INPUT:
----------------
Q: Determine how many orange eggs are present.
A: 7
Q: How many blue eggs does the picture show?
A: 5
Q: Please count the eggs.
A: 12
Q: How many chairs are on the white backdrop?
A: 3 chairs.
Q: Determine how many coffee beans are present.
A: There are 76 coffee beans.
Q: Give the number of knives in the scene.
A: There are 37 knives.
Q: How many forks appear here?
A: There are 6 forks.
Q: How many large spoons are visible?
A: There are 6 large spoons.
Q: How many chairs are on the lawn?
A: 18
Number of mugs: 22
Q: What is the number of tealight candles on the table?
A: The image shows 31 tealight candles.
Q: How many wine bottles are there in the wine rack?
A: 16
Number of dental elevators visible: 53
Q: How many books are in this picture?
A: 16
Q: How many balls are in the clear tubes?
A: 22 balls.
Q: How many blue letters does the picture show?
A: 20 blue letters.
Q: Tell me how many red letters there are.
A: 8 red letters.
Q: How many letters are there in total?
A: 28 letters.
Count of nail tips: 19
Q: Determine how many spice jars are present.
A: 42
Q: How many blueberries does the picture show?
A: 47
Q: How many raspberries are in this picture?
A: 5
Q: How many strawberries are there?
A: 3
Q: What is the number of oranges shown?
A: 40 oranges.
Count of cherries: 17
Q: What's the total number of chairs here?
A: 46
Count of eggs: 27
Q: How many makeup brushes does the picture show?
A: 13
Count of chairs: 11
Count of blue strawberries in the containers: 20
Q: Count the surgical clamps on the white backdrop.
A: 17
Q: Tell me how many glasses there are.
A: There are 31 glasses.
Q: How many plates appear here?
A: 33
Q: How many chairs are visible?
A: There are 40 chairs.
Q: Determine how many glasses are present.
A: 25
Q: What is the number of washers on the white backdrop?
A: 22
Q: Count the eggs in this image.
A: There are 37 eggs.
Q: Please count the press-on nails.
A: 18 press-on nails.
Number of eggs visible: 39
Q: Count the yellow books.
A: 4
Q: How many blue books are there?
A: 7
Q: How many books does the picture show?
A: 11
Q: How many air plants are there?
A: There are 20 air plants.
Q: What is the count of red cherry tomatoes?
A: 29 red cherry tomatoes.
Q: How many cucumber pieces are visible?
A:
----------------
Copy out the material again, from the line with "Q: How many strawberries are there?" up to and including the line with "Count of chairs: 11".

CORRECT RESPONSE:
Q: How many strawberries are there?
A: 3
Q: What is the number of oranges shown?
A: 40 oranges.
Count of cherries: 17
Q: What's the total number of chairs here?
A: 46
Count of eggs: 27
Q: How many makeup brushes does the picture show?
A: 13
Count of chairs: 11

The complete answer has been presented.